Ed Sheeran outside court; Joshua Bratt/PA Images via Getty Images

Ed Sheeran and his collaborators have won their copyright case over Ed’s smash hit, “Shape of You.”

As Music Week reports, the judge ruled that Ed, Johnny McDaid and Steve Mac did not plagiarize the song “Oh Why,” by Sami Chokri, who records under the name Sami Switch, while writing their number-one hit.  Following an 11-day trial, Judge Antony Zacaroli ruled that Sheeran had “neither deliberately nor subconsciously copied” Chokri’s song.

Zacaroli added that any similarities between the two were “only a starting point for a possible infringement” of copyright. Ed told the court that he’d never heard “Oh Well” until the trial.

According to Music Week, Ed’s lawyers said in a statement, “The judgement is an emphatic vindication of the creative genius of Ed, Johnny and Steve.”

Ed, Johnny and Steve issued their own lengthy statement, in which they spoke of the “cost” of the lawsuits, noting, “There is a cost on creativity.

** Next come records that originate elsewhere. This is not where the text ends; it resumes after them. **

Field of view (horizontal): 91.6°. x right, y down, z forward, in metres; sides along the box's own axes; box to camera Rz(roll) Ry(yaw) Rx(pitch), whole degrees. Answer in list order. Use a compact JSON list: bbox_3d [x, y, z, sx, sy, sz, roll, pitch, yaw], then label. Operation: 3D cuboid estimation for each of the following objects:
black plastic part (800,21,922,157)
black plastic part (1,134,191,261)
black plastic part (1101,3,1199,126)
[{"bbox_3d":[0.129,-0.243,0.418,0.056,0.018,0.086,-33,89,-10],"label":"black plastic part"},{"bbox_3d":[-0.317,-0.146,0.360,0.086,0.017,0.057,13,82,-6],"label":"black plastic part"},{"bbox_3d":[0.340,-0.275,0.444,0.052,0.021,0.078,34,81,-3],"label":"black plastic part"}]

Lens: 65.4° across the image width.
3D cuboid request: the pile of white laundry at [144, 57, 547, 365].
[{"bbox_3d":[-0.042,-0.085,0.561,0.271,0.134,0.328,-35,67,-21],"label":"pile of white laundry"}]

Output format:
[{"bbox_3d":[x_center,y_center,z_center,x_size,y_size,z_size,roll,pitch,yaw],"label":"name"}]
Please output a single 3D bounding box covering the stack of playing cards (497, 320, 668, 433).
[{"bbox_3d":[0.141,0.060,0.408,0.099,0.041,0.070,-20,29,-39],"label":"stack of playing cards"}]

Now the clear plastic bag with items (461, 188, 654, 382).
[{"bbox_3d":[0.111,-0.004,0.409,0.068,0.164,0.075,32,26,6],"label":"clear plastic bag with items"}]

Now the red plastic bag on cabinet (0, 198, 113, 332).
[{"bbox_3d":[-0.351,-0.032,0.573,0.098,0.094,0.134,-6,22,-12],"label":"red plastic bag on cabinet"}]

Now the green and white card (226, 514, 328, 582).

When we are tangled up in lawsuits, we are not making music or playing shows. There is a cost on our mental health. The stress this causes on all sides is immense…It is so painful to hear someone publicly, and aggressively, challenge your integrity.”

They conclude, “Our message to songwriters everywhere is: Please support each other. Be kind to one another. Let’s continue to cultivate a spirit of community and creativity.”

Ed additionally posted a video statement online, pointing out in part that with only “12 notes available…and very few chords used in pop music, coincidence is bound to happen.”

He continued, “I hope with this ruling, it means in the future baseless claims like this can be avoided…Hopefully, we can all get back to writing songs rather than having to prove that we can write them.”